* MATERIAL PROVIDED *
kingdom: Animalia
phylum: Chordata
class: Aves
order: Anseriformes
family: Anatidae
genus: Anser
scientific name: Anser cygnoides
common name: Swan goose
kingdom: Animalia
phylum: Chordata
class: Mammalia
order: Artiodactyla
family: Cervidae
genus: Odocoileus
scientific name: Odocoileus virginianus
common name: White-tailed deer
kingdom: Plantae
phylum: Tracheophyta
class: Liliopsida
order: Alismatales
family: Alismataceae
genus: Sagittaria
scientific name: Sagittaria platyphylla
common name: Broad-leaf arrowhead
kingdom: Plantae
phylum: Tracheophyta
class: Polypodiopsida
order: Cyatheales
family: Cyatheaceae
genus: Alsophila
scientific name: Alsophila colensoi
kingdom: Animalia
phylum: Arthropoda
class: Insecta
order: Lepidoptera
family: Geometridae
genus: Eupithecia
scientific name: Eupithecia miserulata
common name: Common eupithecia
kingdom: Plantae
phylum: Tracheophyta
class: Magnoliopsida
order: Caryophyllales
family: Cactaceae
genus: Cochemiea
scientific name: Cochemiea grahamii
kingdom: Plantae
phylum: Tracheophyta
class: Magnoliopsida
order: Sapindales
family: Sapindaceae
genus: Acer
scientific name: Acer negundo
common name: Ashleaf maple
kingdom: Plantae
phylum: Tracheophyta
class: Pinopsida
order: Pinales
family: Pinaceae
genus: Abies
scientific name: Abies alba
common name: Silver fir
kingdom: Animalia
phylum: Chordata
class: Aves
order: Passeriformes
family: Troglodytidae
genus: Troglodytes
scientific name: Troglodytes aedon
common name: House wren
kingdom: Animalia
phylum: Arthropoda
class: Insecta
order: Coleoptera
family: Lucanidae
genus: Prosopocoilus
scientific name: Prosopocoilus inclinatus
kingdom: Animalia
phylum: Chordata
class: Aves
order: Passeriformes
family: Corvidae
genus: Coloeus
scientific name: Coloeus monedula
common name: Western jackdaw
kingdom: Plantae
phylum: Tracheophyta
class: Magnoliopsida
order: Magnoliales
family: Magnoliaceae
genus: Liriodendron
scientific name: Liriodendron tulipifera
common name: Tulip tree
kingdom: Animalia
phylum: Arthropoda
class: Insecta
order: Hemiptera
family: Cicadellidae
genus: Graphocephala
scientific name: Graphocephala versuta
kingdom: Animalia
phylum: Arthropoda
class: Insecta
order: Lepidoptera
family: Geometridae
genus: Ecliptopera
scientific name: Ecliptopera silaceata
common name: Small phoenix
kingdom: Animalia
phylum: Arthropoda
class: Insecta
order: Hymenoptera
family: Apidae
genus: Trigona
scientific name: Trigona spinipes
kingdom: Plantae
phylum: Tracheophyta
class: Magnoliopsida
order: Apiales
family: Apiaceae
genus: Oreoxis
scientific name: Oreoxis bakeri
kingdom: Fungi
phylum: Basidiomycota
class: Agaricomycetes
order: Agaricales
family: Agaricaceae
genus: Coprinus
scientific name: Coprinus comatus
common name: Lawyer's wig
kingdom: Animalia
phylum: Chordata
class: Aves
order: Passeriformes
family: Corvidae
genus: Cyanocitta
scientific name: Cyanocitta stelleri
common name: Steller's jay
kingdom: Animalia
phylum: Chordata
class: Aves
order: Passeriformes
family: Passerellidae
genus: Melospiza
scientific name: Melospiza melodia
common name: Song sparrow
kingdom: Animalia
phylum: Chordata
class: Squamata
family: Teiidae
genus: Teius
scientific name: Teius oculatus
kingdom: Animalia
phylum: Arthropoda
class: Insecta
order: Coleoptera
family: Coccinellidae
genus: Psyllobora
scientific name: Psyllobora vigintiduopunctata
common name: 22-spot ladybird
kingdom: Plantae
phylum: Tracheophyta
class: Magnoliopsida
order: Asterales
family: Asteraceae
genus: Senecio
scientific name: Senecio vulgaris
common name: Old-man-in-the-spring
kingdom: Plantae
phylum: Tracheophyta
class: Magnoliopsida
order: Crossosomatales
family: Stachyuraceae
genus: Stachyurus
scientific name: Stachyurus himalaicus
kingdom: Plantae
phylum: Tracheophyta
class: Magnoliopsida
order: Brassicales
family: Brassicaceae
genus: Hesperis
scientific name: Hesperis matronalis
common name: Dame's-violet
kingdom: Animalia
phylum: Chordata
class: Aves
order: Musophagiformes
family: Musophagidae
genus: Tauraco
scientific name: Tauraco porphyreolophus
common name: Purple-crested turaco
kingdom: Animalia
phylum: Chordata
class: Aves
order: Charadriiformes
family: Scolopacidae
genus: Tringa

* TO BE DONE *
Copy out every line of the items above verbatim, preserving each word, capital letter, and punctuation mark without alteration.

* RESPONSE FOR THIS EXERCISE *
kingdom: Animalia
phylum: Chordata
class: Aves
order: Anseriformes
family: Anatidae
genus: Anser
scientific name: Anser cygnoides
common name: Swan goose
kingdom: Animalia
phylum: Chordata
class: Mammalia
order: Artiodactyla
family: Cervidae
genus: Odocoileus
scientific name: Odocoileus virginianus
common name: White-tailed deer
kingdom: Plantae
phylum: Tracheophyta
class: Liliopsida
order: Alismatales
family: Alismataceae
genus: Sagittaria
scientific name: Sagittaria platyphylla
common name: Broad-leaf arrowhead
kingdom: Plantae
phylum: Tracheophyta
class: Polypodiopsida
order: Cyatheales
family: Cyatheaceae
genus: Alsophila
scientific name: Alsophila colensoi
kingdom: Animalia
phylum: Arthropoda
class: Insecta
order: Lepidoptera
family: Geometridae
genus: Eupithecia
scientific name: Eupithecia miserulata
common name: Common eupithecia
kingdom: Plantae
phylum: Tracheophyta
class: Magnoliopsida
order: Caryophyllales
family: Cactaceae
genus: Cochemiea
scientific name: Cochemiea grahamii
kingdom: Plantae
phylum: Tracheophyta
class: Magnoliopsida
order: Sapindales
family: Sapindaceae
genus: Acer
scientific name: Acer negundo
common name: Ashleaf maple
kingdom: Plantae
phylum: Tracheophyta
class: Pinopsida
order: Pinales
family: Pinaceae
genus: Abies
scientific name: Abies alba
common name: Silver fir
kingdom: Animalia
phylum: Chordata
class: Aves
order: Passeriformes
family: Troglodytidae
genus: Troglodytes
scientific name: Troglodytes aedon
common name: House wren
kingdom: Animalia
phylum: Arthropoda
class: Insecta
order: Coleoptera
family: Lucanidae
genus: Prosopocoilus
scientific name: Prosopocoilus inclinatus
kingdom: Animalia
phylum: Chordata
class: Aves
order: Passeriformes
family: Corvidae
genus: Coloeus
scientific name: Coloeus monedula
common name: Western jackdaw
kingdom: Plantae
phylum: Tracheophyta
class: Magnoliopsida
order: Magnoliales
family: Magnoliaceae
genus: Liriodendron
scientific name: Liriodendron tulipifera
common name: Tulip tree
kingdom: Animalia
phylum: Arthropoda
class: Insecta
order: Hemiptera
family: Cicadellidae
genus: Graphocephala
scientific name: Graphocephala versuta
kingdom: Animalia
phylum: Arthropoda
class: Insecta
order: Lepidoptera
family: Geometridae
genus: Ecliptopera
scientific name: Ecliptopera silaceata
common name: Small phoenix
kingdom: Animalia
phylum: Arthropoda
class: Insecta
order: Hymenoptera
family: Apidae
genus: Trigona
scientific name: Trigona spinipes
kingdom: Plantae
phylum: Tracheophyta
class: Magnoliopsida
order: Apiales
family: Apiaceae
genus: Oreoxis
scientific name: Oreoxis bakeri
kingdom: Fungi
phylum: Basidiomycota
class: Agaricomycetes
order: Agaricales
family: Agaricaceae
genus: Coprinus
scientific name: Coprinus comatus
common name: Lawyer's wig
kingdom: Animalia
phylum: Chordata
class: Aves
order: Passeriformes
family: Corvidae
genus: Cyanocitta
scientific name: Cyanocitta stelleri
common name: Steller's jay
kingdom: Animalia
phylum: Chordata
class: Aves
order: Passeriformes
family: Passerellidae
genus: Melospiza
scientific name: Melospiza melodia
common name: Song sparrow
kingdom: Animalia
phylum: Chordata
class: Squamata
family: Teiidae
genus: Teius
scientific name: Teius oculatus
kingdom: Animalia
phylum: Arthropoda
class: Insecta
order: Coleoptera
family: Coccinellidae
genus: Psyllobora
scientific name: Psyllobora vigintiduopunctata
common name: 22-spot ladybird
kingdom: Plantae
phylum: Tracheophyta
class: Magnoliopsida
order: Asterales
family: Asteraceae
genus: Senecio
scientific name: Senecio vulgaris
common name: Old-man-in-the-spring
kingdom: Plantae
phylum: Tracheophyta
class: Magnoliopsida
order: Crossosomatales
family: Stachyuraceae
genus: Stachyurus
scientific name: Stachyurus himalaicus
kingdom: Plantae
phylum: Tracheophyta
class: Magnoliopsida
order: Brassicales
family: Brassicaceae
genus: Hesperis
scientific name: Hesperis matronalis
common name: Dame's-violet
kingdom: Animalia
phylum: Chordata
class: Aves
order: Musophagiformes
family: Musophagidae
genus: Tauraco
scientific name: Tauraco porphyreolophus
common name: Purple-crested turaco
kingdom: Animalia
phylum: Chordata
class: Aves
order: Charadriiformes
family: Scolopacidae
genus: Tringa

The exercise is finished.